╭─ ТЕКСТ СТРАНИЦЫ

И я терпел холод, раз так велела Ахматова. Она тоже тут немало перетерпела! И я гордился тем, что оказался здесь. Быть в тех же стенах – уже честь. Здесь она собирала дары всеобщей любви и уважения. Василий Аксёнов рассказывал, что появившись здесь, робко стоял у калитки, потом на крыльце появилась Ахматова с Найманом, что-то спросила у Толи и произнесла с царственным жестом: «Он может подойти!» Здесь она и расправлялась с врагами. Мгновенно распространялось по Комарову: «Ахматова не поздоровалась с таким-то!» И «такому-то» уже не подавали руки. Здесь была не советская власть, а Царство Ахматовой. Ахматова поселилась тут в 1955-м, и власть уже начинала понимать, что лучше её почитать, именно она принесёт славу этому месту и всей России. Отсюда она уезжала получать итальянскую премию. Когда она жила здесь, её дважды выдвигали на Нобелевку, которую так и не дали. Но это ничуть не поколебало её гордости. И мы в трудные времена – а других вроде и не было – с упоением повторяли её строчку: «...в мире нет людей бесслёзней, надменнее и проще нас!» И это спасало. Она присутствовала здесь и по-прежнему царила! Как-то тут появился надменный режиссёр-документалист и всё время брюзжал – всё было не так, как он это видел в воображении! Однажды он вышел на крыльцо – и дощечка надломилась, и он загремел по всем ступенькам своими костями прямо в лужу. Вскочил мокрый и возмущённый: «Не может быть! Такое – и со мной!» «Ты не понимаешь, Женя! – сказал ему оператор. – Для тебя – гробануться с крыльца Ахматовой – это уже большая честь!» Она по-прежнему могла и наказать, и поставить на место. Но зато каким было счастьем, сидя вечером на крыльце, вдруг оказаться в её стихе! «А воздух пьяный, как вино, И сосен розовое тело в закатный час обнажено…» Всё – так. И я – в этом! Счастливый миг!

╰─
╭─ ВХОДНЫЕ ДАННЫЕ

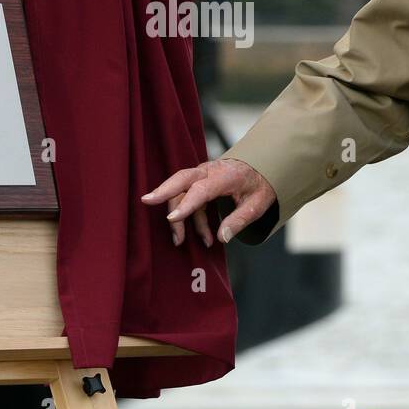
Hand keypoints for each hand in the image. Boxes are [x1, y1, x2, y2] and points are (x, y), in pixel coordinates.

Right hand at [141, 159, 275, 246]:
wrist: (262, 167)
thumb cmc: (259, 186)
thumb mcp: (257, 205)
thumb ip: (239, 221)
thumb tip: (222, 239)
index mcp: (225, 175)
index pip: (201, 189)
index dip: (186, 205)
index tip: (172, 219)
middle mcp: (209, 172)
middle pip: (181, 180)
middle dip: (163, 191)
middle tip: (146, 201)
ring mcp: (202, 175)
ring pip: (181, 192)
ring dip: (179, 217)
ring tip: (180, 241)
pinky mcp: (200, 182)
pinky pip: (189, 199)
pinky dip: (192, 218)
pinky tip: (204, 237)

╰─

(ЗАДАНИЕ A)
Сколько раз, по словам текста об Ахматове, её выдвигали на Нобелевскую премию, пока она там жила?
(ЗАДАНИЕ B)
Продолжи рассказ об Ахматове после его последнего предложения.

(ОТВЕТ A)
Дважды.

(ОТВЕТ B)
Дом в посёлке Комарово |
Я пишу эти строки уже вечером. Вспыхивает в полутьме электросварка. Ставят на железных опорах забор, вместо сгнившего и упавшего. Днём молодые ребята покрасили длинными кистями будку, и она засияла. Нашёлся ещё один добрый человек, на свои средства восстанавливающий «царство Ахматовой» к её юбилею – 23 июня Ахматовой исполнилось 130 лет, и здесь состоялся ахматовский праздник, который организовал тот же Александр Жуков, московский учёный и меценат с нашим участием – и сюда приехали гости из всех городов и из-за многих границ. Когда хоронили Ахматову, Тарковский над её гробом сказал: «Умерла Ахматова – и кончилась эпоха!» Бродский вспоминает, что хотелось сказать: «Нет! Не кончилась!» То же хотелось бы думать и нам.
В доме на Шпалерной, бывшем дворце Шереметевых (а теперь уже и бывшем Доме писателей), светился в витраже шереметевский герб. Под щитом – лента с надписью по латыни, которая переводится – «Бог хранит всё». Ахматова вспоминала об этом… Но Дома писателей он не сохранил.
Неужели и сюда придут «люди с нужными бумагами» и закроют это царство на фиг ради соток сладкой комаровской земли? Или – Ахматова не позволит?
В наступившей уже темноте заплясал костёр. Рабочие греются? Ахматова так любила костры!
На кладбище её везли из города по шоссе, не заехав в будку. Всё было в сугробах. Но после похорон самые близкие собрались в будке, зажгли свечи. Пытались в её память разжечь перед её окнами прямо среди сугробов костёр…
Раздался вдруг стук в окно. Стоял Вячеслав, могучий бригадир ремонтников.
– Мы глядим – вы всё ещё работаете. Мы тут сварили уху… Давайте кастрюльку. Похоже – нам тут ещё долго.
И я вдруг решил, что «царство» устоит – раз люди работают.